**** Data for processing

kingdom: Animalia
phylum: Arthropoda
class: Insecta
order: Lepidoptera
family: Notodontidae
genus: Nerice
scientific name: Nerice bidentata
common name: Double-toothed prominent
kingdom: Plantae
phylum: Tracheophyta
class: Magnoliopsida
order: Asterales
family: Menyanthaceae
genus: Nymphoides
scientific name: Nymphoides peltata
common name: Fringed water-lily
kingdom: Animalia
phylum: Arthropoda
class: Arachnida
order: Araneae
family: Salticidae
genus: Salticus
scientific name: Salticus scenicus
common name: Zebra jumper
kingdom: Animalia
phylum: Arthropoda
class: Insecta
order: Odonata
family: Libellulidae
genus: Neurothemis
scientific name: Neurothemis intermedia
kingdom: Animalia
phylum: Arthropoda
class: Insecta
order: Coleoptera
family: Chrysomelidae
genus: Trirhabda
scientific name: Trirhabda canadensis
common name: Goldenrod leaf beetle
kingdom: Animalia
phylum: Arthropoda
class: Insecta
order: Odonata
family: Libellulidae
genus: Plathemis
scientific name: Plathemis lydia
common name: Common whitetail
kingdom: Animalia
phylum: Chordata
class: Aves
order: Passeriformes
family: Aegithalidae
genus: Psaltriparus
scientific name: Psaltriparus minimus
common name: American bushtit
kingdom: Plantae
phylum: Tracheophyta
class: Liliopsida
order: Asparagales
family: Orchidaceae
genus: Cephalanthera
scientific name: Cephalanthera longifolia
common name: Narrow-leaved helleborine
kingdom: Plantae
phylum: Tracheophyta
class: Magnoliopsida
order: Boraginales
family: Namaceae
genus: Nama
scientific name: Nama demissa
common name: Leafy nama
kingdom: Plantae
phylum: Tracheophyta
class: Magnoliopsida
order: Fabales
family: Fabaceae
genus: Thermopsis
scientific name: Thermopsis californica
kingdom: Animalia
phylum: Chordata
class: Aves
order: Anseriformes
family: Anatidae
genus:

********

▶ **Exercise brief**
Could you extract the stretch of the material from its first line through the line containing "genus: Salticus", reproducing those lines unchanged?

▶ **Answer to this task**
kingdom: Animalia
phylum: Arthropoda
class: Insecta
order: Lepidoptera
family: Notodontidae
genus: Nerice
scientific name: Nerice bidentata
common name: Double-toothed prominent
kingdom: Plantae
phylum: Tracheophyta
class: Magnoliopsida
order: Asterales
family: Menyanthaceae
genus: Nymphoides
scientific name: Nymphoides peltata
common name: Fringed water-lily
kingdom: Animalia
phylum: Arthropoda
class: Arachnida
order: Araneae
family: Salticidae
genus: Salticus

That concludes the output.